Las fuerzas policiales, en un intento por corregir muchos de los errores cometidos contra las minorías en el pasado, están siendo ingenuos si creen que Stonewall no es un grupo de presión bien financiado para una ideología peligrosa que amenaza la seguridad de nuestras mujeres y niñas.

«El problema más grande que llenó la bandeja de entrada de mi correo cuando anuncié por primera vez mi nombramiento como comisionada de la policía y el crimen fue la preocupación por la autoidentificación de género», dice Townsend. Esas mujeres expresaban su preocupación por la seguridad, el registro de delitos, la ubicación de mujeres trans en las cárceles de mujeres y la presencia de hombres que se identifican como mujeres en los vestuarios.

Algunas eran madres alarmadas por la influencia de los grupos de presión trans en las escuelas.

Las mujeres que me contactaron se sorprendieron de que alguien finalmente las escuchara.

Algunos mensajes eran anónimos, realmente aterrorizadas de poner sus nombres en los correos electrónicos porque la reacción violenta por hablar puede ser brutal.

Hace poco escuché de un oficial de prisiones de fuera de Surrey. Se le pidió que registrara a una mujer trans bajo custodia. `Era la primera vez que le pedían que realizara un registro en una sala de custodia y, como era una agente joven, no creía que pudiera negarse: «Nunca antes se había visto obligada a ver los genitales masculinos en una situación profesional».

A principios de este año, un tribunal de apelaciones laborales falló a favor de Maya Forstater, una asesora fiscal que perdió su trabajo tras escribir unos tuits en los que afirmaba que hay dos sexos, que es imposible cambiar de sexo y que el sexo importa.

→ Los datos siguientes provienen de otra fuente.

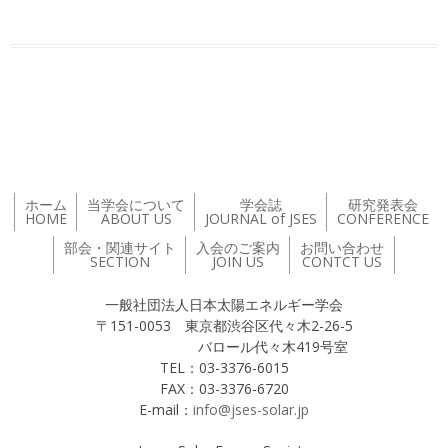
投稿ナビゲーション
ホーム
当学会について
学会誌
研究発表会
HOME
ABOUT US
JOURNAL of JSES
CONFERENCE
部会・関連サイト
入会のご案内
お問い合わせ
SECTION
JOIN US
CONTCT US
一般社団法人日本太陽エネルギー学会
〒151-0053 東京都渋谷区代々木2-26-5
バロール代々木419号室
TEL：03-3376-6015
FAX：03-3376-6720
E-mail：
info@jses-solar.jp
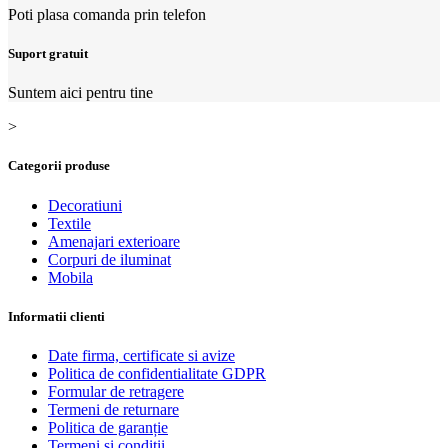
Poti plasa comanda prin telefon
Suport gratuit
Suntem aici pentru tine
>
Categorii produse
Decoratiuni
Textile
Amenajari exterioare
Corpuri de iluminat
Mobila
Informatii clienti
Date firma, certificate si avize
Politica de confidentialitate GDPR
Formular de retragere
Termeni de returnare
Politica de garanție
Termeni si conditii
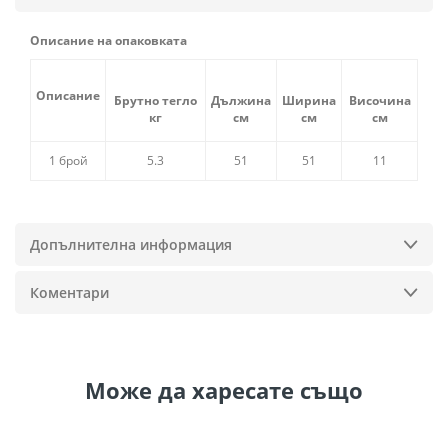
Описание на опаковката
Описание
Брутно тегло
Дължина
Ширина
Височина
кг
см
см
см
1 брой
5.3
51
51
11
Допълнителна информация
Коментари
Може да
харесате също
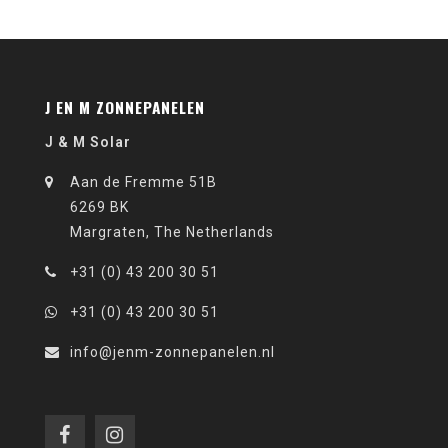
J EN M ZONNEPANELEN
J & M Solar
Aan de Fremme 51B
6269 BK
Margraten, The Netherlands
+31 (0) 43 200 30 51
+31 (0) 43 200 30 51
info@jenm-zonnepanelen.nl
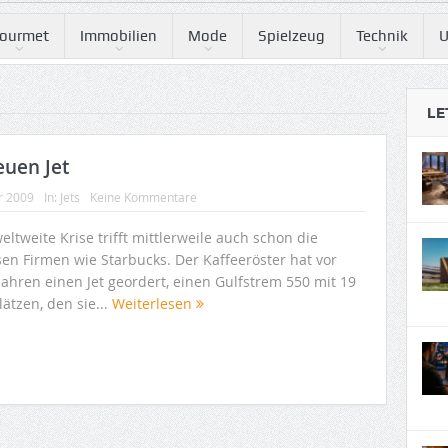
ourmet
Immobilien
Mode
Spielzeug
Technik
U
LE
euen Jet
r 2009
In:
Jets
Keine Kommentare
eltweite Krise trifft mittlerweile auch schon die
sen Firmen wie Starbucks. Der Kaffeeröster hat vor
Jahren einen Jet geordert, einen Gulfstrem 550 mit 19
lätzen, den sie...
Weiterlesen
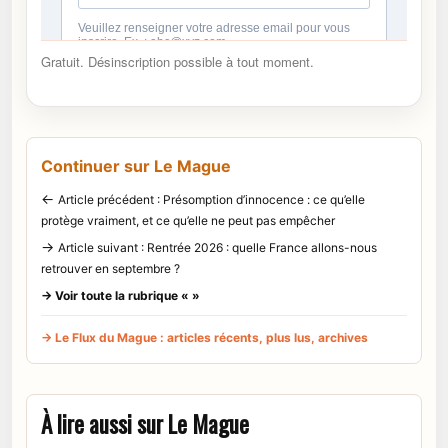
Gratuit. Désinscription possible à tout moment.
Continuer sur Le Mague
←
Article précédent : Présomption d’innocence : ce qu’elle
protège vraiment, et ce qu’elle ne peut pas empêcher
→
Article suivant : Rentrée 2026 : quelle France allons-nous
retrouver en septembre ?
→ Voir toute la rubrique « »
→ Le Flux du Mague : articles récents, plus lus, archives
À lire aussi sur Le Mague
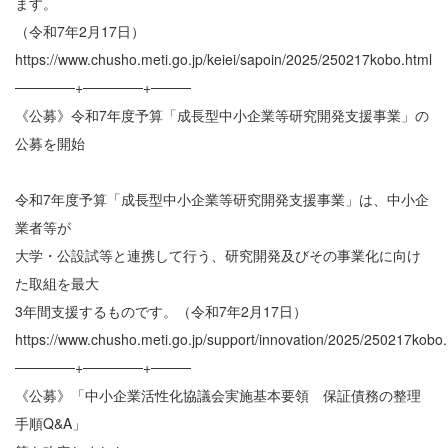
ます。
（令和7年2月17日）
https://www.chusho.meti.go.jp/keiei/sapoin/2025/250217kobo.html
──────+──────+────
《公募》令和7年度予算「成長型中小企業等研究開発支援事業」の
公募を開始
令和7年度予算「成長型中小企業等研究開発支援事業」は、中小企
業者等が
大学・公設試等と連携して行う、研究開発及びその事業化に向け
た取組を最大
3年間支援するものです。（令和7年2月17日）
https://www.chusho.meti.go.jp/support/innovation/2025/250217kobo.
──────+──────+────
《公募》「中小企業活性化協議会実施基本要領 保証債務の整理
手順Q&A」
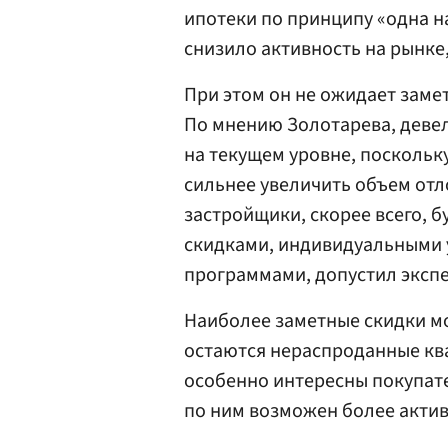
ипотеки по принципу «одна на
снизило активность на рынке
При этом он не ожидает заме
По мнению Золотарева, деве
на текущем уровне, посколь
сильнее увеличить объем отл
застройщики, скорее всего, 
скидками, индивидуальными
программами, допустил экспе
Наиболее заметные скидки мо
остаются нераспроданные ква
особенно интересны покупат
по ним возможен более актив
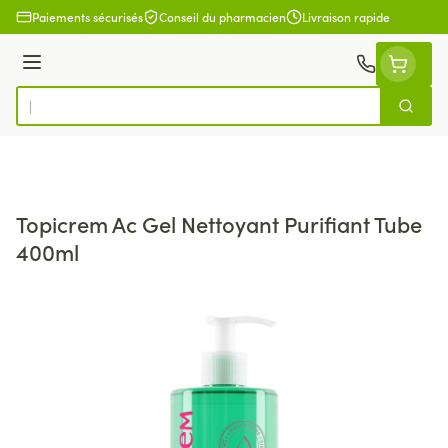
Aller au contenu
Paiements sécurisés
Conseil du pharmacien
Livraison rapide
Menu
Cherch
Rechercher
Topicrem Ac Gel Nettoyant Purifiant Tube
400ml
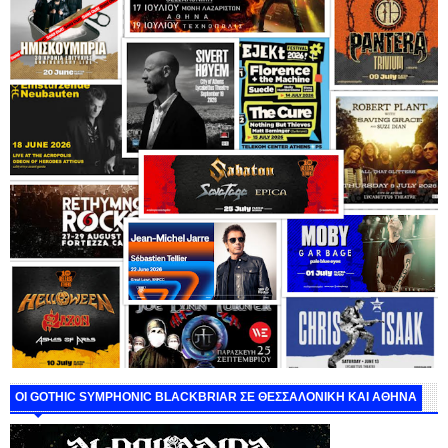
ΟΙ GOTHIC SYMPHONIC BLACKBRIAR ΣΕ ΘΕΣΣΑΛΟΝΙΚΗ ΚΑΙ ΑΘΗΝΑ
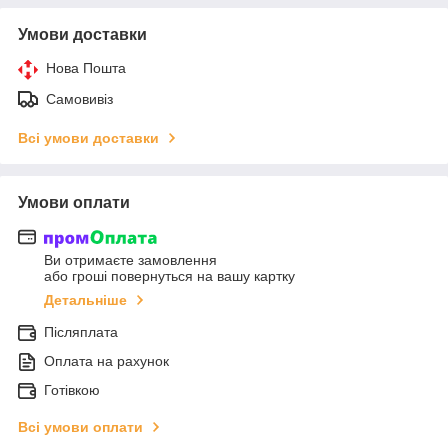
Умови доставки
Нова Пошта
Самовивіз
Всі умови доставки
Умови оплати
Ви отримаєте замовлення
або гроші повернуться на вашу картку
Детальніше
Післяплата
Оплата на рахунок
Готівкою
Всі умови оплати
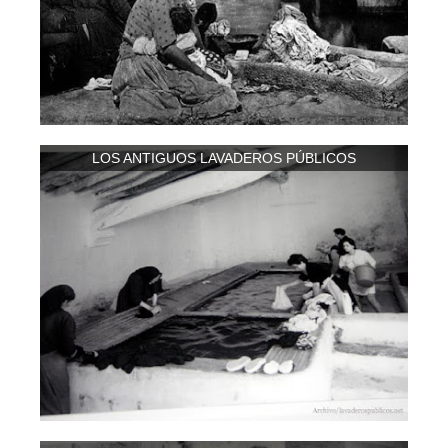
LOS ANTIGUOS LAVADEROS PÚBLICOS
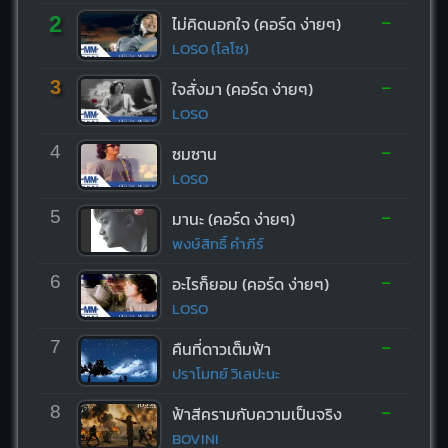
-
2
ไม่คิดนอกใจ (คอร์ด ง่ายๆ)
LOSO (โลโซ)
-
3
ใจสั่งมา (คอร์ด ง่ายๆ)
LOSO
-
4
ซมซาน
LOSO
-
5
มานะ (คอร์ด ง่ายๆ)
พงษ์สิทธิ์ คำภีร์
-
6
อะไรก็ยอม (คอร์ด ง่ายๆ)
LOSO
-
7
คืนที่ดาวเต็มฟ้า
ปราโมทย์ วิเลปะนะ
-
8
ฟ้าสีครามกับความเป็นจริง
BOVINI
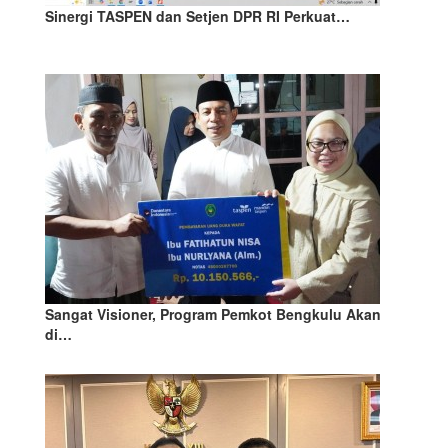
Sinergi TASPEN dan Setjen DPR RI Perkuat…
Sangat Visioner, Program Pemkot Bengkulu Akan
di…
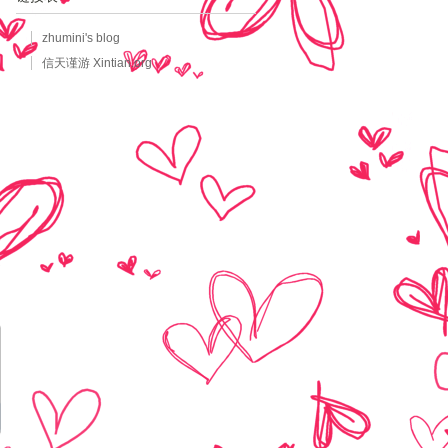
zhumini's blog
信天谨游 Xintian.org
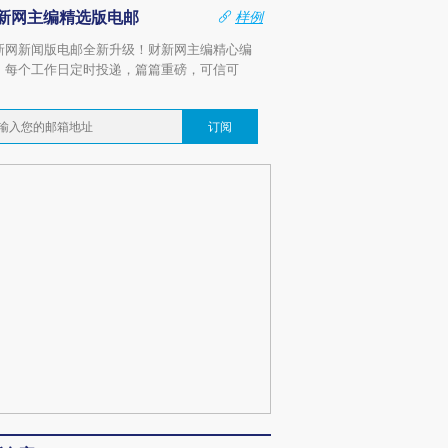
新网主编精选版电邮
样例
新网新闻版电邮全新升级！财新网主编精心编
，每个工作日定时投递，篇篇重磅，可信可
。
订阅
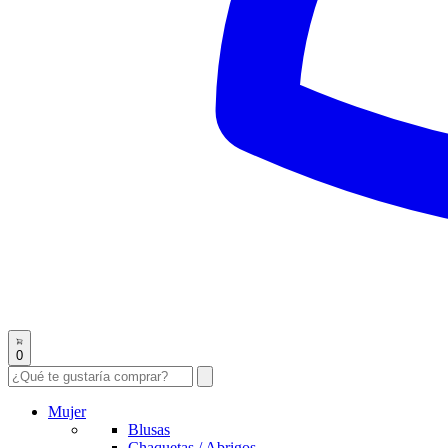
0
Mujer
Blusas
Chaquetas / Abrigos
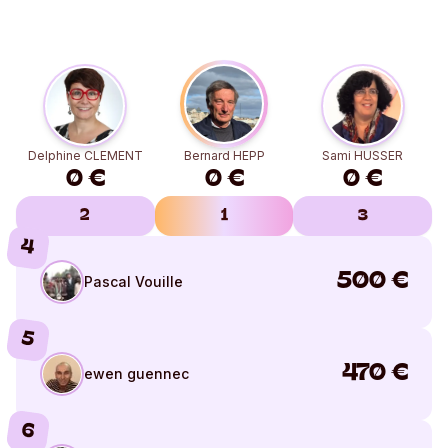
Delphine CLEMENT
Bernard HEPP
Sami HUSSER
0 €
0 €
0 €
2
1
3
4
500
€
Pascal Vouille
5
470
€
ewen guennec
6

Estas opiniones «críticas de género» están protegidas por la ley, pero expresarlas públicamente conlleva el riesgo de ser acosadas por activistas transgénero extremistas. 

Nancy Kelley, directora ejecutiva de la organización benéfica LGBT Stonewall, ha descrito las opiniones críticas de género como similares al antisemitismo.

Stonewall sostiene que los refugios exclusivos para mujeres, los centros de crisis por violación y las cárceles deberían estar abiertos a los hombres que dicen identificarse como mujeres, independientemente de si han tomado medidas cosméticas, administrativas o médicas hacia la «transición».

Townsend dice que cree en la igualdad absoluta «y una vez estuvo orgullosa de apoyar a Stonewall». Pero hoy cree que el enfoque del grupo en la inclusión trans es misógino y potencialmente peligroso.

[…] ‘No veo cómo alguien con preocupaciones legítimas podría tener un problema con registrar el sexo. Necesitamos datos sobre sexo, en particular en violaciones y agresiones sexuales graves, tanto para obtener una imagen de los perpetradores como para apoyar a las víctimas, incluidas las personas trans».

«Una de las áreas que más me preocupa es la de la violencia doméstica», dijo Townsend. Y lo único que se nota cada vez más es lo aterrorizadas que están las organizaciones por verse obligadas a admitir hombres».

«Estos servicios salvan vidas, y para muchas de las mujeres que los utilizan es vital que sigan siendo del mismo sexo».